● **Directions for this task**: Among the lines below, copy exactly those from the one with "Book an appointment now" through the one with "Trustindex Ltd.", counting both ends.
[Start of section]
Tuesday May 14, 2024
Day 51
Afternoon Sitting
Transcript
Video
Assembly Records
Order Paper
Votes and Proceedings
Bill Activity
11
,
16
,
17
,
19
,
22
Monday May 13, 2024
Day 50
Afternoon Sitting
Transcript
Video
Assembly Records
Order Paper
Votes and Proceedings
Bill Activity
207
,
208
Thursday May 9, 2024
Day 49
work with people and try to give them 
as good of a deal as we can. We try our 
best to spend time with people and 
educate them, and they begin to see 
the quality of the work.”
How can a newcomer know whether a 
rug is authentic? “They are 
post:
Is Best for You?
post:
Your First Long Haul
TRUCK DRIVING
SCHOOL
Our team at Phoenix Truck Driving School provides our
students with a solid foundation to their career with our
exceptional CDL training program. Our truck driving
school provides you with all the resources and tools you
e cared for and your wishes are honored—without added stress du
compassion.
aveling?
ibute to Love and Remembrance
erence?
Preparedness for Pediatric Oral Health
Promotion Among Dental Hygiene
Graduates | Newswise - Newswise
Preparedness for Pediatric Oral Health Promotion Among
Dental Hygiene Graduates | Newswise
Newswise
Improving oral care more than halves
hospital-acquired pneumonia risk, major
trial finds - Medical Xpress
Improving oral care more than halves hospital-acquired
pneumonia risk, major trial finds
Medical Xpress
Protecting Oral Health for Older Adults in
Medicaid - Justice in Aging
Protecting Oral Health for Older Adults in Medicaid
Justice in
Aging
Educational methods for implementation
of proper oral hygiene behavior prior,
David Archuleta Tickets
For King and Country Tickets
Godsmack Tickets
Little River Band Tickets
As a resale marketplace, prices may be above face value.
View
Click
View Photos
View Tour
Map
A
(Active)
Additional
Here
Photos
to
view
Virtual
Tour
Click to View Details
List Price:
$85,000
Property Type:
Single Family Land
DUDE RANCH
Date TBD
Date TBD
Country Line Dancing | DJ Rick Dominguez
[End of section]
[Start of section]
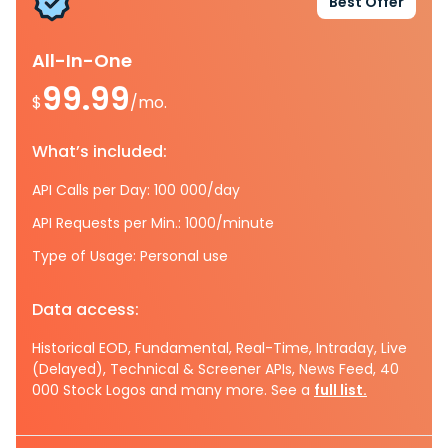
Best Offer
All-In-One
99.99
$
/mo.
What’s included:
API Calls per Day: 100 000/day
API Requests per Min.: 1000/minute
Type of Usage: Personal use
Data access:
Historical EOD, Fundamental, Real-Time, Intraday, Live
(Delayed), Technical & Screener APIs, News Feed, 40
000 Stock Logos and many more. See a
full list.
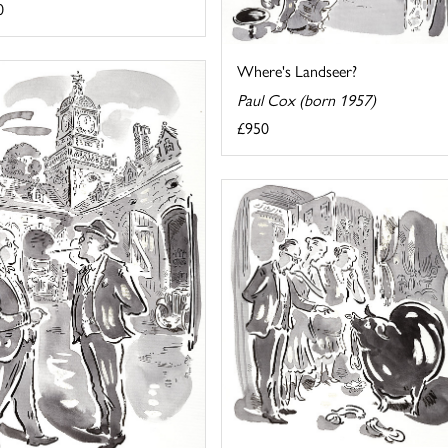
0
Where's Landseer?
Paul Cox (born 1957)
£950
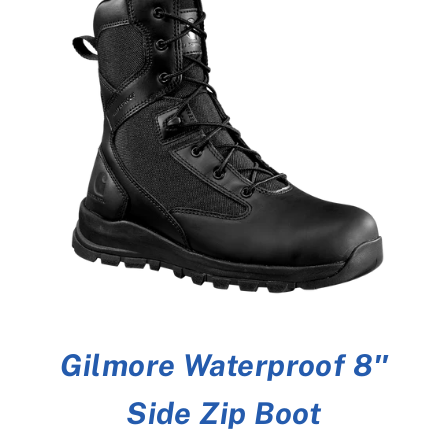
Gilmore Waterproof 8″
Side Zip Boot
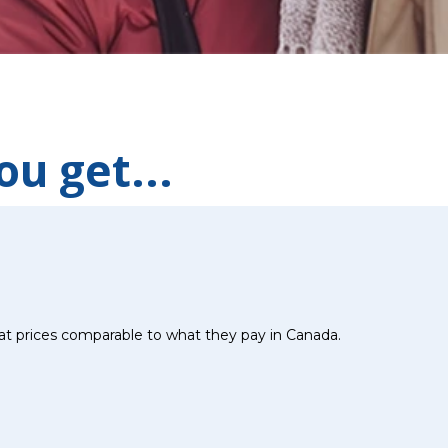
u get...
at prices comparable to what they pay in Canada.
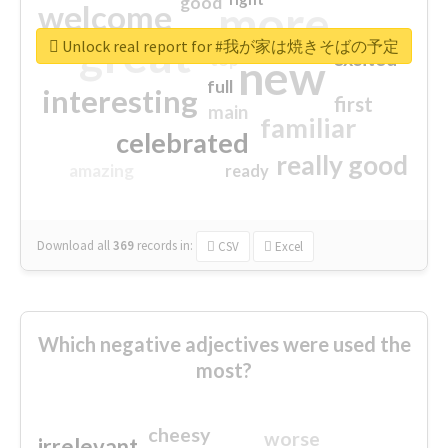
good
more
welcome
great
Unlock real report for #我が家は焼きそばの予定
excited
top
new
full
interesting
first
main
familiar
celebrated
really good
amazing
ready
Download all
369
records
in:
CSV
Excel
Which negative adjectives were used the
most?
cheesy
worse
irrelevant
[End of section]
[Start of section]
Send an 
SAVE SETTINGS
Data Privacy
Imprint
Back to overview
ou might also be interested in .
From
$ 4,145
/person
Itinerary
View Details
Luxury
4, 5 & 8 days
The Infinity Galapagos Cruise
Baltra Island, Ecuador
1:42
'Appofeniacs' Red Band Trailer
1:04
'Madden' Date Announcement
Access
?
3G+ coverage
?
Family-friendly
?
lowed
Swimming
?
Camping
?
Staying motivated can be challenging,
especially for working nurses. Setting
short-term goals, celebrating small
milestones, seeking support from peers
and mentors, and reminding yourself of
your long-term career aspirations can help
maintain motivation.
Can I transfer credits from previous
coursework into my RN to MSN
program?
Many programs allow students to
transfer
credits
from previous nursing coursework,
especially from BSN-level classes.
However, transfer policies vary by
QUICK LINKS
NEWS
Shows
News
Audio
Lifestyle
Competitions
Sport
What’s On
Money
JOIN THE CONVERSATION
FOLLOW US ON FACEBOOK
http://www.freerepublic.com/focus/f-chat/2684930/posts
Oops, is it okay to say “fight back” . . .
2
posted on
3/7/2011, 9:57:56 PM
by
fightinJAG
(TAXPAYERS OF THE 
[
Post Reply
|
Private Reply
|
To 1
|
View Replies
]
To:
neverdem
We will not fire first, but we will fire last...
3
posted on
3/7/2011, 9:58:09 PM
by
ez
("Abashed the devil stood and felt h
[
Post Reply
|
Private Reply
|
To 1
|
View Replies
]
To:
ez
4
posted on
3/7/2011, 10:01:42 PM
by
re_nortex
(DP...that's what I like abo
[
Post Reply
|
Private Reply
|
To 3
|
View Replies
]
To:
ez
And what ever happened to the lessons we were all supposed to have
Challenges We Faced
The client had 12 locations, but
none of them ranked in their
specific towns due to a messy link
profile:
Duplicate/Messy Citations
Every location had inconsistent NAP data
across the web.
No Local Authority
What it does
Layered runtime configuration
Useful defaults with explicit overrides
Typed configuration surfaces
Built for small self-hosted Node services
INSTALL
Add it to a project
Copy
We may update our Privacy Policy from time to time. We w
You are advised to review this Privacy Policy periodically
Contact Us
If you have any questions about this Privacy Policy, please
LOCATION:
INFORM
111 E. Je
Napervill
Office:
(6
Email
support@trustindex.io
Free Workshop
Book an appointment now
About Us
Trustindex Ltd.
[End of section]
● **Response for this exercise**:
Book an appointment now
About Us
Trustindex Ltd.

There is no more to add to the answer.